*** Opening of EXTRACTED DATA ***
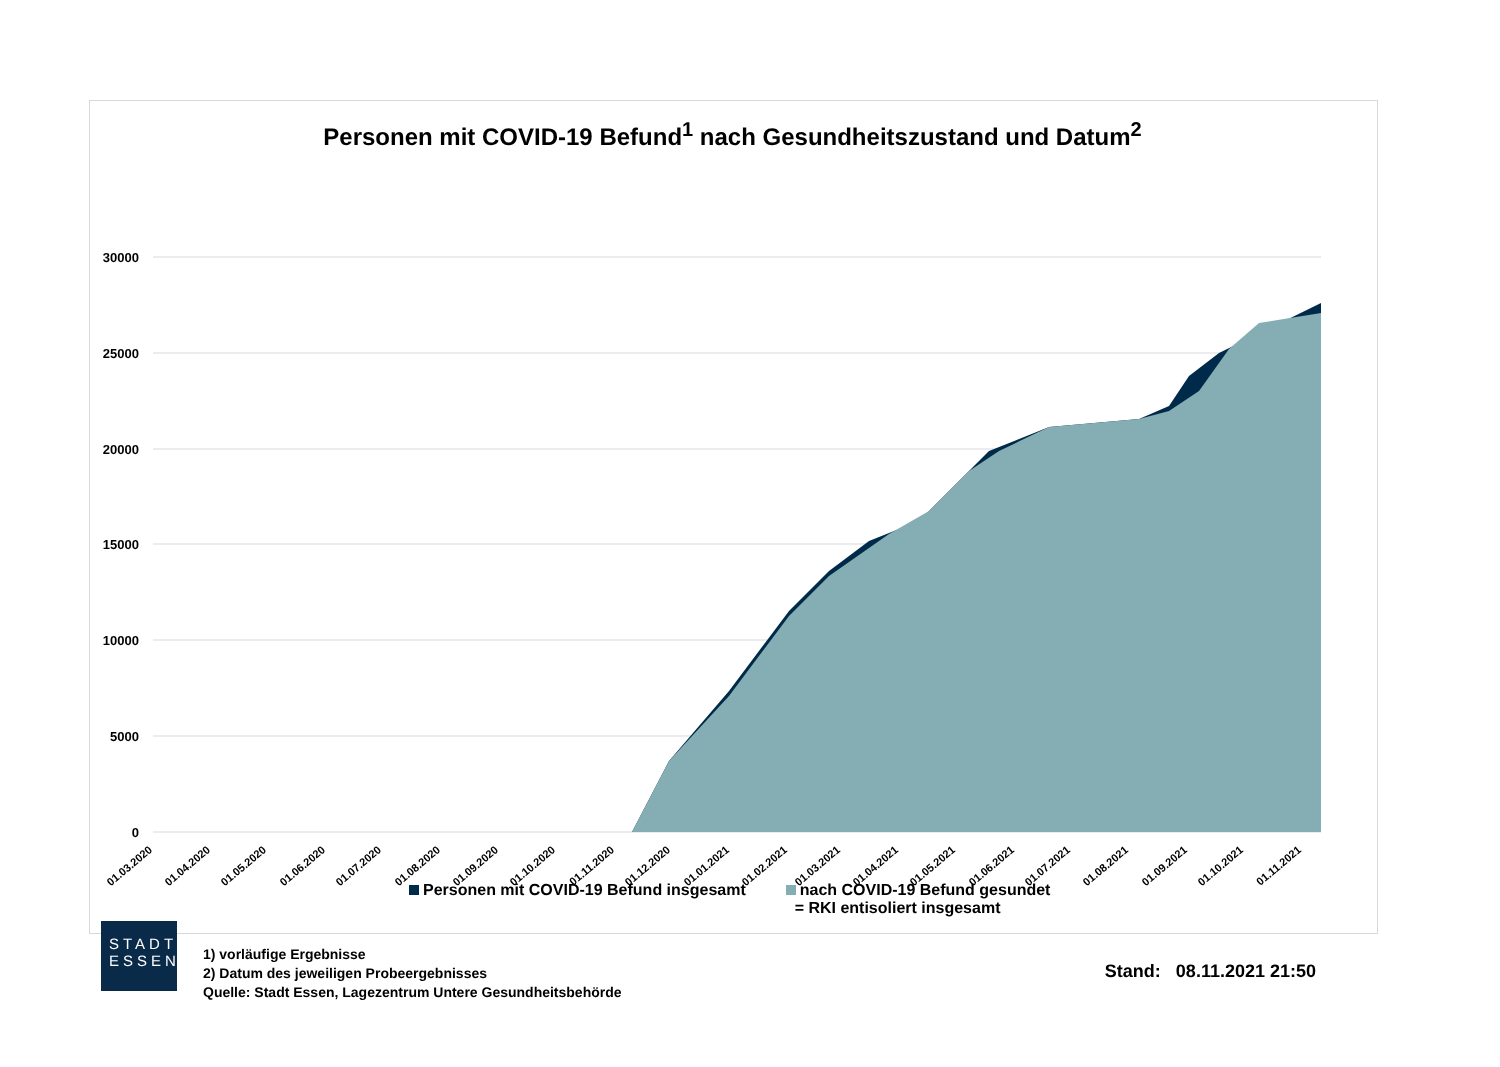Personen mit COVID-19 Befund<sup>1</sup> nach Gesundheitszustand und Datum<sup>2</sup>
30000
25000
20000
15000
10000
5000
0
01.03.2020
01.04.2020
01.05.2020
01.06.2020
01.07.2020
01.08.2020
01.09.2020
01.10.2020
01.11.2020
01.12.2020
01.01.2021
01.02.2021
01.03.2021
01.04.2021
01.05.2021
01.06.2021
01.07.2021
01.08.2021
01.09.2021
01.10.2021
01.11.2021
Personen mit COVID-19 Befund insgesamt
nach COVID-19 Befund gesundet
= RKI entisoliert insgesamt
STADT
ESSEN
1) vorläufige Ergebnisse
2) Datum des jeweiligen Probeergebnisses
Quelle: Stadt Essen, Lagezentrum Untere Gesundheitsbehörde
Stand: 08.11.2021 21:50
*** Close of EXTRACTED DATA ***
TASK ITEM =
Output nothing but the line containing "nach COVID-19 Befund gesundet" and each line after it in the entries above, exactly as written.

SOLVED PROBLEM =
nach COVID-19 Befund gesundet
= RKI entisoliert insgesamt
STADT
ESSEN
1) vorläufige Ergebnisse
2) Datum des jeweiligen Probeergebnisses
Quelle: Stadt Essen, Lagezentrum Untere Gesundheitsbehörde
Stand: 08.11.2021 21:50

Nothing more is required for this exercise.